Mehr Erfolg verspricht die Personifizierungsstrategie. Sie geht davon aus, dass sich Wissen nur sehr eingeschränkt externalisieren lässt, und setzt darauf, den persönlichen Austausch zwischen den Mitarbeitern zu verbessern. Dazu muss Transparenz herrschen. Das heisst, die Mitarbeiter müssen wissen, wer welches Know-how trägt. Zudem sollten moderne Kommunikationsmittel den Austausch vereinfachen.
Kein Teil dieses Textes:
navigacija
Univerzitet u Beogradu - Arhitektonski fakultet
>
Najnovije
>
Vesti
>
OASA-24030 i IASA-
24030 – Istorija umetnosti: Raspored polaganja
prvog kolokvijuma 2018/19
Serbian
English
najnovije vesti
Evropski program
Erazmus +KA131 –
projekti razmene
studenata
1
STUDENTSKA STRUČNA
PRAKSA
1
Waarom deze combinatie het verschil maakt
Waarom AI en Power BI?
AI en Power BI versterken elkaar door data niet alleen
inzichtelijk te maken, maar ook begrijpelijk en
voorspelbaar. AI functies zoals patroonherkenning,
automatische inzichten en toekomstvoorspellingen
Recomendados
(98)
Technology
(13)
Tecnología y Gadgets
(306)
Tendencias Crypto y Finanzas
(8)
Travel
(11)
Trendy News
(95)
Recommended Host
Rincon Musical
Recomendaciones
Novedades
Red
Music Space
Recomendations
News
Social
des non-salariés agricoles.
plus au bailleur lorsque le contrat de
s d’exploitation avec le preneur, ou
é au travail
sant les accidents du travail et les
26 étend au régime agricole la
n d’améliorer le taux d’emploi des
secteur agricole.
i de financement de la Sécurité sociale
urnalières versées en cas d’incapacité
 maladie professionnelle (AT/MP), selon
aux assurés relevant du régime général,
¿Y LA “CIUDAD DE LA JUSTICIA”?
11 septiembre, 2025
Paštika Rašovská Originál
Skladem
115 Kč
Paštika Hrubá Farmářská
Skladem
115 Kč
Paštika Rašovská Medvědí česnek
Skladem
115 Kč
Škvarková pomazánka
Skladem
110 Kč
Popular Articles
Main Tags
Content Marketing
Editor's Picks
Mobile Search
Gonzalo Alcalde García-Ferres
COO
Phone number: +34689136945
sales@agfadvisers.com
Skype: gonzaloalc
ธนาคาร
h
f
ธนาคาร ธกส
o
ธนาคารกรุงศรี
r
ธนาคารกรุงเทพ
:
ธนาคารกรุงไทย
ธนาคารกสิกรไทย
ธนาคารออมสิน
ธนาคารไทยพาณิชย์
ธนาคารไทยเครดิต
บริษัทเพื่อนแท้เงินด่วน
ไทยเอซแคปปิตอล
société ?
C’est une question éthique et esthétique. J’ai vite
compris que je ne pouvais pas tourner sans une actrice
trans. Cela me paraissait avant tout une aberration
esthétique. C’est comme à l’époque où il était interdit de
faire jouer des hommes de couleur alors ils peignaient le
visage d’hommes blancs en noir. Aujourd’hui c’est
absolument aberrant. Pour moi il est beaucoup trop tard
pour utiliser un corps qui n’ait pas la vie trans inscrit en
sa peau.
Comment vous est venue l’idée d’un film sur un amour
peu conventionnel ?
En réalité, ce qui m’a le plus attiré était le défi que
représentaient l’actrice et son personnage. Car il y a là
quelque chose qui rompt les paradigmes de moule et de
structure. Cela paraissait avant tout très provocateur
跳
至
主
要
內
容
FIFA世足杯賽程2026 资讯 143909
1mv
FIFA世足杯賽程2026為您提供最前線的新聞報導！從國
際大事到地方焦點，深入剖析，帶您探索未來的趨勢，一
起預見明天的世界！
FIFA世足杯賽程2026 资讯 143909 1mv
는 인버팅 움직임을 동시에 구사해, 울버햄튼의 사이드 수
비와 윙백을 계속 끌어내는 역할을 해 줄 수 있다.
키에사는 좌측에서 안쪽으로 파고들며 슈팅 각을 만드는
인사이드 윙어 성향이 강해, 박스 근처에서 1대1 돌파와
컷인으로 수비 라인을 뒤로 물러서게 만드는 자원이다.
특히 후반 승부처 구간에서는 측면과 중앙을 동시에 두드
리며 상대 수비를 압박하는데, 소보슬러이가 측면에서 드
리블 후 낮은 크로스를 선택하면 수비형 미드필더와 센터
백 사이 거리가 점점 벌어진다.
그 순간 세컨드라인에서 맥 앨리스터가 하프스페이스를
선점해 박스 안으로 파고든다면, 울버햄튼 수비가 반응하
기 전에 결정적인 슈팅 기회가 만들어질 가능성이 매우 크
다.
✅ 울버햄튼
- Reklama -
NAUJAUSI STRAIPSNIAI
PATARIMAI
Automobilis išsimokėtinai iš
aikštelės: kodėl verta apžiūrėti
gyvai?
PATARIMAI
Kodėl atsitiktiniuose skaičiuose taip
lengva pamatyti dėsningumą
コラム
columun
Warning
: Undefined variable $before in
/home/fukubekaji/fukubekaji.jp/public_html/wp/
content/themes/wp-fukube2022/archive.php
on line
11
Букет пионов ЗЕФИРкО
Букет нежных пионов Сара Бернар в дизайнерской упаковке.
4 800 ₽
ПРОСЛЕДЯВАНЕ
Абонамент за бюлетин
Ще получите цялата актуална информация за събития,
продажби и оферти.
Die Erfahrung zeigt, dass Mitarbeiter gerne Wissen weitergeben, wenn das Unternehmen auch in ihre Weiterbildung investiert. Entscheidend ist, dass das Lernen höher gewertet wird als Wissen: Ein Mitarbeiter, der sich nicht weiterent­wickeln kann, ist versucht, seinen Status zu bewahren und sich unverzichtbar zu machen. Sein Wissen wird zum Machtfaktor, er gibt es nur ungern weiter. Wenn die Unternehmenskultur jedoch das Lernen in den Mittelpunkt stellt, profitiert jeder vom gegenseitigen Austausch, und das Wissen wird ständig erneuert. Die Mitarbeiter lernen voneinander und sind oft auch ausserhalb des Unternehmens in sozialen Netzwerken aktiv. Bei Zühlke sind an diversen Standorten über 400 Mitarbeiter tätig, die alle ihr Wissen austauschen. Damit ist die Wahrscheinlichkeit sehr gross, dass für fast jedes Problem irgendwo ein Mitarbeiter eine Lösung kennt.